Atitude de primeira classe


Não sou muito de me emocionar com as coisas que acontecem no mundo. Não que eu seja um cara insensível, nada disso. O que acontece é que as notícias me soam tão iguais que o Jornal Nacional chega a parecer até novela mexicana, tamanha previsibilidade (na verdade, com todo o respeito à Fátima Bernardes e seu tradicional "boa noite", acho que até prefiro aquela típica novelinha mal dublada; pelo menos não se vê tanta desgraça, e o final é bem feliz).

Mas o certo é que um dia desses li algo que sinceramente me tocou. Aconteceu num voo da TAM. Devo admitir, antes de mais nada, que na realidade nem sei se o fato aconteceu mesmo – li a história no Facebook como um simples relato de alguém, de modo que a notícia, pra utilizar uma expressão bem formal, carece de fontes.

Mas vamos ao fato, potencialmente verídico. Uma mulher, ao entrar na aeronave e encontrar a poltrona que lhe fora destinada, se viu incomodada com uma situação (calma, caro leitor, ainda falarei que bendita situação era essa) e decidiu por bem chamar a aeromoça, antes mesmo de se sentar. Chegando então a tradicional, prestativa e bem vestida funcionária da companhia aérea, a passageira lhe disse que se recusava a sentar na poltrona que lhe estava reservada, já que no assento ao lado já estava acomodado um negro (isso mesmo, um negro, sem mais qualificações, palavras da tal senhora). A aeromoça, então, vendo-se embaraçada pela situação, pediu licença para tratar do assunto e se retirou. Ao voltar, a funcionária (imaginemo-la como sendo bem bonita, amigo leitor; prefiro imaginar essa cena com a aeromoça linda, impecável: como naquele tempo em que só havia belas aeromoças), a funcionária, como eu estava dizendo, falou que, embora esta não fosse uma política da TAM, o comandante havia aberto uma exceção, já que de fato seria muito incômodo passar uma viagem inteira ao lado de uma pessoa tão desagradável. Ainda havia, segundo informou a (linda, imaginemo-la linda!) comissária de bordo, uma vaga livre na primeira classe do avião. Em seguida, dirigiu-se pela primeira vez ao negro, que permanecera sentado durante todo o desenrolar da história, e lhe disse: "Assim, se for da sua vontade, o senhor pode pegar sua bagagem de mão e me acompanhar: teremos todo o prazer em lhe conceder essa poltrona na primeira classe." Todas as pessoas ao redor, segundo conta a versão que li, aplaudiram, grande parte de pé, o desfecho da cena, que àquela altura já chamara bastante atenção.

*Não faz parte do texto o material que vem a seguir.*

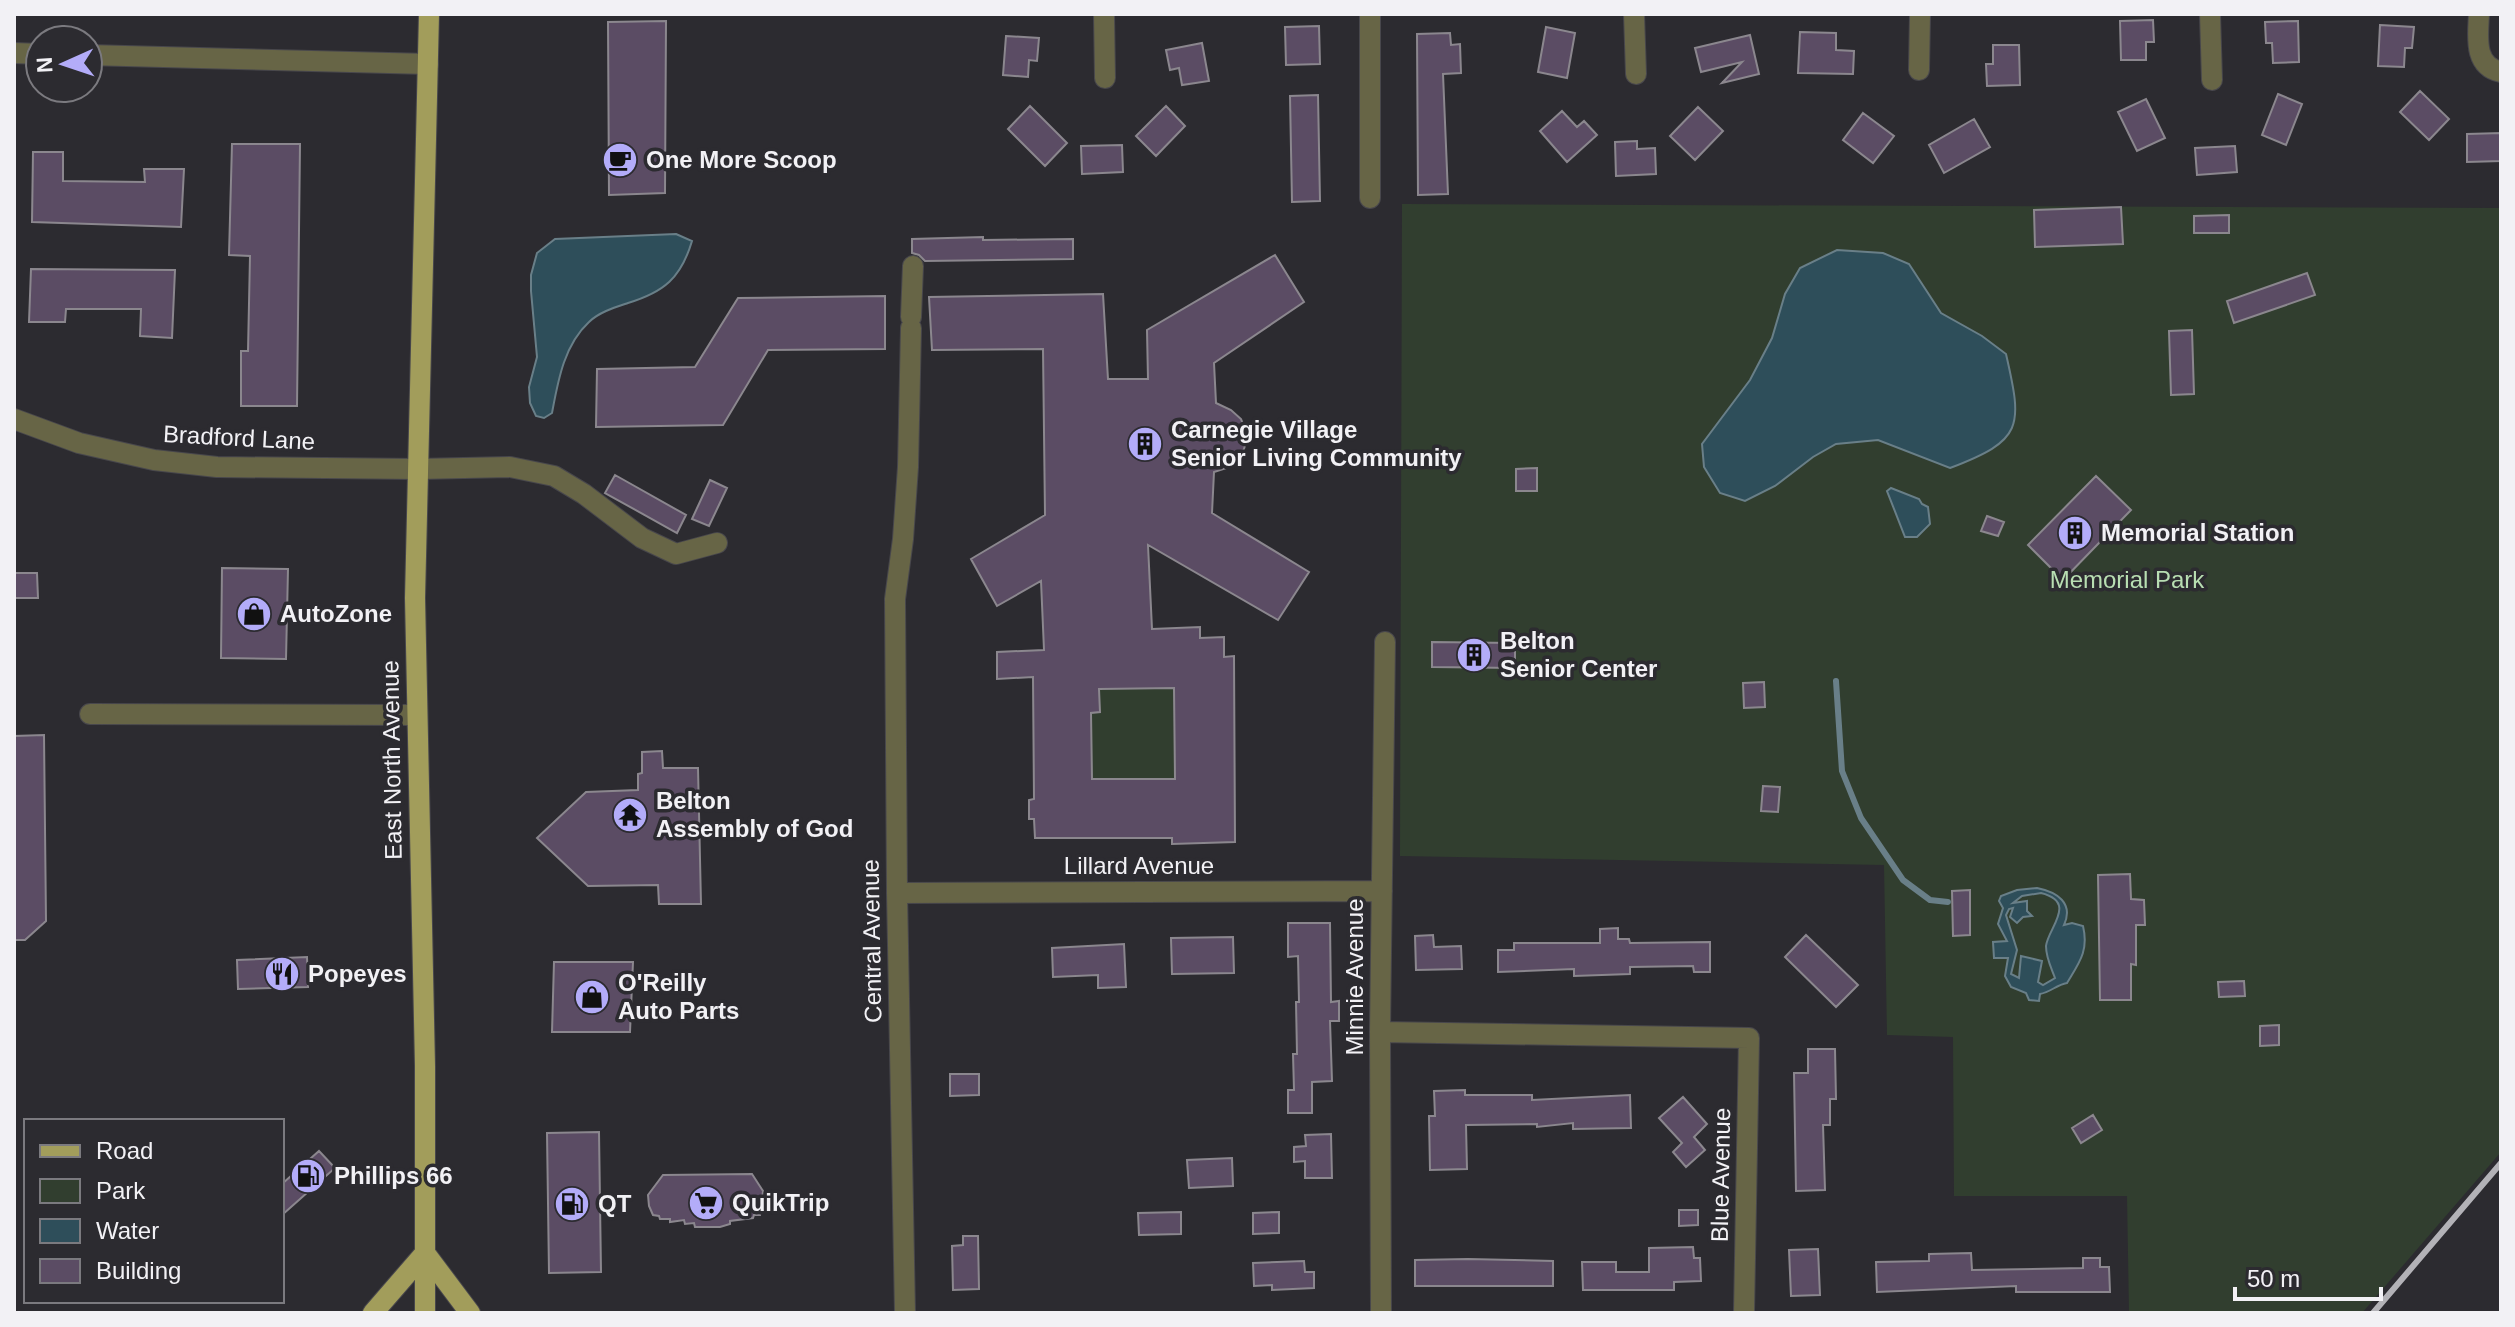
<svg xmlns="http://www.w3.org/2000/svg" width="2515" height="1327" viewBox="0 0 2515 1327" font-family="Helvetica,sans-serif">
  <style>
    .green { fill: #313e2f }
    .water { fill: #2e4e5a; stroke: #697f88; stroke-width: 2; fill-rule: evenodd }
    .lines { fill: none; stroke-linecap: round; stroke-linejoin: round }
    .stream { stroke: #697f88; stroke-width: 6 }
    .building { fill: #5b4c64; stroke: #8b878e; stroke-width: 2; fill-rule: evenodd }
    .minor-casing { stroke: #48474c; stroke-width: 22 }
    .major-casing { stroke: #48474c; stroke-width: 22 }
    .minor { stroke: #676546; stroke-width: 20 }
    .major { stroke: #a29d5b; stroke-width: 20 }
    .rail { stroke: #b3b2b7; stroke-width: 6 }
    .labels { text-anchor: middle; stroke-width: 7; stroke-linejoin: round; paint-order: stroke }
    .poi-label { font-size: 24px; font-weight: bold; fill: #f2f1f5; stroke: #2c2b30; text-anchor: start }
    .street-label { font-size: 24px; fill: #f2f1f5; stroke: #2c2b30 }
    .park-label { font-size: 24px; fill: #b8deb2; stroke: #2c2b30 }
  </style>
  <rect width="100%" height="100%" fill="#2c2b30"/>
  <path class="green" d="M1402,204l1099,4v944l-139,161h-233l-2,-117h-173l-1,-159 -66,-2 -3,-170 -484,-9z
    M1174,688l1,91h-83l-1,-66 9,-1 -1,-23z"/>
  <path class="water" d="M676,234l16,7c-11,37 -28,51 -64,62 -12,4 -29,9 -39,19 -25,23 -31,59 -37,91l-8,5 -8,-2 -6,-13 -1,-16 8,-30 -6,-66v-16l6,-22 18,-14z
    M1837,250l46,3 26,11 32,49 41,23 24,18c17,74 17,86 -56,114l-72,-28 -42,4 -23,13 -38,29 -30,15 -25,-8 -16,-26 -2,-23 48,-64 22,-42 13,-44 15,-26z
    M1891,488l28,11 3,5 6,3 2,17 -13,13h-12l-18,-46z
    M2037,888c20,4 37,15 27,37l8,-2 11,3c6,25 -4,37 -16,57 -11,2 -16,9 -27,11l-1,7 -10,-1 -3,-7 -15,-6 -6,-11 3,-18h-14l-1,-16 14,-1 -9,-17 5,-16 -4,-7 2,-5 16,-6zM2041,893c37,9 7,35 5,53 0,12 5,21 9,32l-12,7 -5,-3 4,-21 -21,-5 -2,22 -8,-4 6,-24 -11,-35 3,-6 4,-1 -3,9 7,6 6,-6 9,-1 -5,-5v-10l-14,2 9,-7z"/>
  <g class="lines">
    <path class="stream" d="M1836,681l6,90 19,47 42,62 27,20 18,2"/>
  </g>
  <path class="building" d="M2153,20l1,22h-8v18h-25l-1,-39z
    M666,21l-1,172 -56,2 -1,-173z
    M2298,21l1,41 -26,1 -1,-20h-6l-1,-21z
    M2380,25l34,2 -2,21h-7l-1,19 -26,-1z
    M1319,26l1,38 -34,1 -1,-38z
    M1546,27l29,6 -8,45 -29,-6z
    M1800,32l36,1v17l18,1 -1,23 -55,-1z
    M1450,33l1,12 9,-1 1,29 -18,1 5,120 -30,1 -1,-161z
    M1750,35l9,39 -37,9 20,-21 -41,10 -6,-24z
    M1006,36l33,2 -2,23 -8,-1 -1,17 -25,-2z
    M1202,43l7,38 -27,4 -3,-17 -9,2 -4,-20z
    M1993,45h26l1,40 -33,1 -1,-22h7z
    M2420,91l29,28 -20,21 -29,-28z
    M2278,94l24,10 -16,41 -24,-10z
    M1318,95l2,106 -28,1 -2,-106z
    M2146,99l19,39 -28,13 -19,-39z
    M1030,106l37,37 -22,23 -37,-37z
    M1166,106l19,20 -29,30 -20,-20z
    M1698,107l25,24 -28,29 -25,-24z
    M1562,111l15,16 7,-6 13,14 -30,27 -27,-31z
    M1863,113l31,23 -21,27 -30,-23z
    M1974,119l16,28 -46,26 -15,-28z
    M2501,133v28l-34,1v-28z
    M1637,141v8l18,-1 1,26 -40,2 -1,-34z
    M232,144h68l-3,262h-56v-55h7l2,-95 -21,-1z
    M1122,145l1,27 -41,2 -1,-28z
    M2235,146l2,26 -40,3 -2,-27z
    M33,152h30v29l82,1 -1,-13h40l-3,58 -149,-5z
    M2121,207l2,37 -88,3 -1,-37z
    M2229,215v18h-35v-17z
    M983,237v3l90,-1v20l-148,2 -6,-6 -7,-2v-14z
    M1275,255l29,47 -90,61 2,40 15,7 10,9 7,17 -5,16 -13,15 -16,5 -2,41 97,59 -31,48 -130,-75 4,84 48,-2v11l24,-1v20l10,-1 1,186 -63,2v-6h-137l-1,-19h-5v-19l5,-1 -1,-122 -36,2v-27l47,-2 -3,-69 -44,25 -26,-47 74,-44 -2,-166 -111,1 -3,-53 174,-3 5,85h40l-1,-49zM1174,688l1,91h-83l-1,-66 9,-1 -1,-23z
    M31,269l144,1 -3,68 -32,-2 1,-27h-75l-1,13h-36z
    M2307,273l8,22 -81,28 -7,-22z
    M885,296v53l-117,1 -45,75 -127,2 1,-58 98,-2 43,-69z
    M2192,330l2,64 -23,1 -2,-64z
    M1537,468v23h-21v-22z
    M615,475l71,40 -9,18 -72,-40z
    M2096,476l35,34 -68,70 -35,-35z
    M710,480l17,8 -18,38 -17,-7z
    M1987,516l17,6 -6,14 -17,-5z
    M222,568l66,1 -2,90 -65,-1z
    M14,573h23l1,25h-24z
    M1432,642l83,1v25l-83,-1z
    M1764,682l1,25 -21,1 -1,-25z
    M44,735l2,186 -21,19h-11v-204z
    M662,751l1,17h35l3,136h-42l-1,-19 -70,1 -51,-48 49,-46 52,-2v-16l4,-1v-21z
    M1763,786l17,1 -2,25 -17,-1z
    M2130,874l1,25 13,1 1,25h-9v40l-5,-1v36h-31l-2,-125z
    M1970,890v45l-17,1 -1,-45z
    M1288,923h42l1,79 8,-1v20h-9l2,60 -20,1v31h-24v-23h6l-1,-36h4l-1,-52h3l-1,-46 -10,1z
    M1618,928v11h11l1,4 80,-1v30h-16l-1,-6 -63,1v7l-56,2v-7l-76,3v-22h16v-7h86v-14z
    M1433,935l1,12 27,-1 1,23 -46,1 -1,-34z
    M1806,935l52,50 -22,22 -51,-50z
    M1233,937l1,36 -62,1 -1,-36z
    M1124,944l2,43 -28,1v-13l-45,2 -1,-29z
    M307,957l1,30 -70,2 -1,-29z
    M554,962h79l-3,70h-78z
    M2244,981l1,15 -26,1 -1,-15z
    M2279,1025v20l-19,1v-20z
    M1808,1049h27l1,50h-6v26h-7l2,65 -29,1 -2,-118h14z
    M950,1074h29v21l-29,1z
    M1465,1090v5h67v5l98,-5 1,33 -58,1v-6l-36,4v-3l-71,1 1,44 -37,1 -1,-54h6l-1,-25z
    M1683,1097l24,27 -13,13 11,13 -19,17 -13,-15 9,-9 -23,-25z
    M2093,1115l9,15 -21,13 -9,-15z
    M599,1132l2,140 -52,1 -2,-140z
    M1331,1134l1,44h-27v-17l-11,1v-15l12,-1 -1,-11z
    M319,1151l16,17 -53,47v-31z
    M1232,1158l1,28 -44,2 -2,-28z
    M752,1174l11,17 -3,24h-6l-1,3 -23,3v3l-10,3h-25l-1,-4 -9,1 -1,-4 -14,2v-3h-10l-1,-3 -6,-1 -4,-9 -1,-11 15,-20z
    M1679,1210h19v15l-19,1z
    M1181,1212v22l-42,1 -1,-22z
    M1279,1212v21l-26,1v-21z
    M963,1236h15l1,53 -26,1 -1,-44 11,-1z
    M1693,1247l1,11h6l1,23 -27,1v8h-91l-1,-28h34v10h33v-24z
    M1818,1249l2,46 -29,1 -2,-46z
    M1971,1253l1,17 111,-2v-10h17v9h9l1,25h-94v-6l-139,6 -1,-30 53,-1v-7z
    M1468,1259l85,2v25h-138v-26z
    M1304,1261l1,11h9v16l-42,2v-5l-18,1 -1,-23z"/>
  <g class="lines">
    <g class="minor-casing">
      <path id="minor" d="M1104,14l1,64
        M1370,14v184
        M1634,14l2,60
        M2210,14l2,66
        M2479,14c-1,22 -6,52 22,58
        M14,53l26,1
        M88,55l340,9
        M1919,70l1,-56
        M911,317l2,-51
        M14,419l65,24 75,17 63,7 201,2 92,-2 44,9 30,18 58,44 34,16 41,-11
        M90,714l326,1
        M897,893l485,-2
        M1380,1032l369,6 -5,275
        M905,1313l-8,-420 -2,-294 8,-60 5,-72 3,-139
        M1381,1313l-1,-281 5,-390"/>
    </g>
    <g class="major-casing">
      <path id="major" d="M373,1313l52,-60 45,60
        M425,1313v-247l-10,-468 14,-584"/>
    </g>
    <use href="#minor" class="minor"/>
    <use href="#major" class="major"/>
    <path class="rail" d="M2373,1313l128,-150"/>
  </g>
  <defs>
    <g id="cafe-disc" transform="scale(1.8)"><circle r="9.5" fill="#b3acf9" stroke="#2c2b30"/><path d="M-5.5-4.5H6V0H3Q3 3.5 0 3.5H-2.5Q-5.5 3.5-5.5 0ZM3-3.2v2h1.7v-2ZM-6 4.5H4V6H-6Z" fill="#111"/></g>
    <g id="building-disc" transform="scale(1.8)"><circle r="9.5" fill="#b3acf9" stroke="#2c2b30"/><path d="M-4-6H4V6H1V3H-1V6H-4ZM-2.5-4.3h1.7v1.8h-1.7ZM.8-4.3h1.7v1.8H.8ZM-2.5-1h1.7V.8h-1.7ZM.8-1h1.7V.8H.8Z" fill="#111"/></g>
    <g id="shop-disc" transform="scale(1.8)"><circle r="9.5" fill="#b3acf9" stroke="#2c2b30"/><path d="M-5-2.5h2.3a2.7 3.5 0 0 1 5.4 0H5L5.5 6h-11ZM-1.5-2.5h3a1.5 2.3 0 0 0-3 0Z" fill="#111"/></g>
    <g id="temple-disc" transform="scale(1.8)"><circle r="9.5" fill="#b3acf9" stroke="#2c2b30"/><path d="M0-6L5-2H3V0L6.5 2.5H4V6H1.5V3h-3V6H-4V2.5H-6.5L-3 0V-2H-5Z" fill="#111"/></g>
    <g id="restaurant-disc" transform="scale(1.8)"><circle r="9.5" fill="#b3acf9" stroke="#2c2b30"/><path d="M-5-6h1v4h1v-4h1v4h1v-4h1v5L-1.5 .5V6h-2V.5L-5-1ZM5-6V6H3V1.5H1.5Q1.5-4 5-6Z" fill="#111"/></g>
    <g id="fuel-disc" transform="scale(1.8)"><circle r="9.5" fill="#b3acf9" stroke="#2c2b30"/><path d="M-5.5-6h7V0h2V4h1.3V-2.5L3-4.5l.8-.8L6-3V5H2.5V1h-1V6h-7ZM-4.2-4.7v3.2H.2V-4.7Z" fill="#111"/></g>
    <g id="supermarket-disc" transform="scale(1.8)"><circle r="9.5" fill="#b3acf9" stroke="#2c2b30"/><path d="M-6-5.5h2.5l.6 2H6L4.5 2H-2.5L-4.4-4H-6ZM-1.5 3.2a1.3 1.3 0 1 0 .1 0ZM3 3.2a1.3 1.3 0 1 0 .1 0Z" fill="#111"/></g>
  </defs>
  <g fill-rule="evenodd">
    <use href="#cafe-disc" x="620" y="160"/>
    <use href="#building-disc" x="1145" y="444"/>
    <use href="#building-disc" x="2075" y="533"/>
    <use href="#shop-disc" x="254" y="614"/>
    <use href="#building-disc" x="1474" y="655"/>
    <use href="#temple-disc" x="630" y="815"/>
    <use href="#restaurant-disc" x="282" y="974"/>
    <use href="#shop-disc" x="592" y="997"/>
    <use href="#fuel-disc" x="308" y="1176"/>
    <use href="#supermarket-disc" x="706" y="1203"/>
    <use href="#fuel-disc" x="572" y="1204"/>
  </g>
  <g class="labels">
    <g class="poi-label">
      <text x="646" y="168">One More Scoop</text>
      <text x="1171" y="438">Carnegie Village<tspan x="1171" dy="28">Senior Living Community</tspan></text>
      <text x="2101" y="541">Memorial Station</text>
      <text x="280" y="622">AutoZone</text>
      <text x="1500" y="649">Belton<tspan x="1500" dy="28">Senior Center</tspan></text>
      <text x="656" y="809">Belton<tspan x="656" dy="28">Assembly of God</tspan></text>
      <text x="308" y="982">Popeyes</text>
      <text x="618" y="991">O'Reilly<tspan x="618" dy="28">Auto Parts</tspan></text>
      <text x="334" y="1184">Phillips 66</text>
      <text x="732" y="1211">QuikTrip</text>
      <text x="598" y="1212">QT</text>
    </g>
    <g class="street-label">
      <text transform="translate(239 438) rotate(3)" y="8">Bradford Lane</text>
      <text transform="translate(392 760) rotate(-91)" y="8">East North Avenue</text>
      <text x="1139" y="874">Lillard Avenue</text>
      <text transform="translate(872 941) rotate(-91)" y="8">Central Avenue</text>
      <text transform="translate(1355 977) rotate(-90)" y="8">Minnie Avenue</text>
      <text transform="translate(1721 1175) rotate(-89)" y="8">Blue Avenue</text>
    </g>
    <g class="park-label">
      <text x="2127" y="588">Memorial Park</text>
    </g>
  </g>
  <rect width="2515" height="1327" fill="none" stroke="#f2f1f5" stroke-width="32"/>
  <rect x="24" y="1119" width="260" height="184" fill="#2c2b30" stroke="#7b7a7f" stroke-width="2"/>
  <rect x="40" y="1145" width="40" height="12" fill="#a29d5b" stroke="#7b7a7f" stroke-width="2"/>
  <text x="96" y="1159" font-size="24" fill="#f2f1f5">Road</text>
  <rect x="40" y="1179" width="40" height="24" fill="#313e2f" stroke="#7b7a7f" stroke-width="2"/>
  <text x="96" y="1199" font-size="24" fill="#f2f1f5">Park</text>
  <rect x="40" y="1219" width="40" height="24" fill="#2e4e5a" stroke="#7b7a7f" stroke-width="2"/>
  <text x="96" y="1239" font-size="24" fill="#f2f1f5">Water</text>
  <rect x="40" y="1259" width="40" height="24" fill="#5b4c64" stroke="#7b7a7f" stroke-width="2"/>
  <text x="96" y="1279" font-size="24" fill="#f2f1f5">Building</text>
  <g transform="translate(64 64) rotate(267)"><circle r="38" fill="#2c2b30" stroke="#7b7a7f" stroke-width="2"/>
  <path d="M0-6L14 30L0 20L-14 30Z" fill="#b3acf9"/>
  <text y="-12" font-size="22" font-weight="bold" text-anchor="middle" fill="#f2f1f5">N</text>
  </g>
  <path d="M2235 1287v12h146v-12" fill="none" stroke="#f2f1f5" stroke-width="4"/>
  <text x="2247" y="1287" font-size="24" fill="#f2f1f5" stroke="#2c2b30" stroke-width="6" paint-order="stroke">50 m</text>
</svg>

Eu, se estivesse na aeronave, além de me levantar e participar da salva de palmas, sentiria uma pontada de esperança lá no fundo do peito me dizendo que - talvez, mas só talvez - o mundo, com atitudes assim, ainda tenha algum jeito.


Frase do dia:
"Branco, se você soubesse o valor que o preto tem
Tu tomava um banho de piche, branco, e ficava preto também."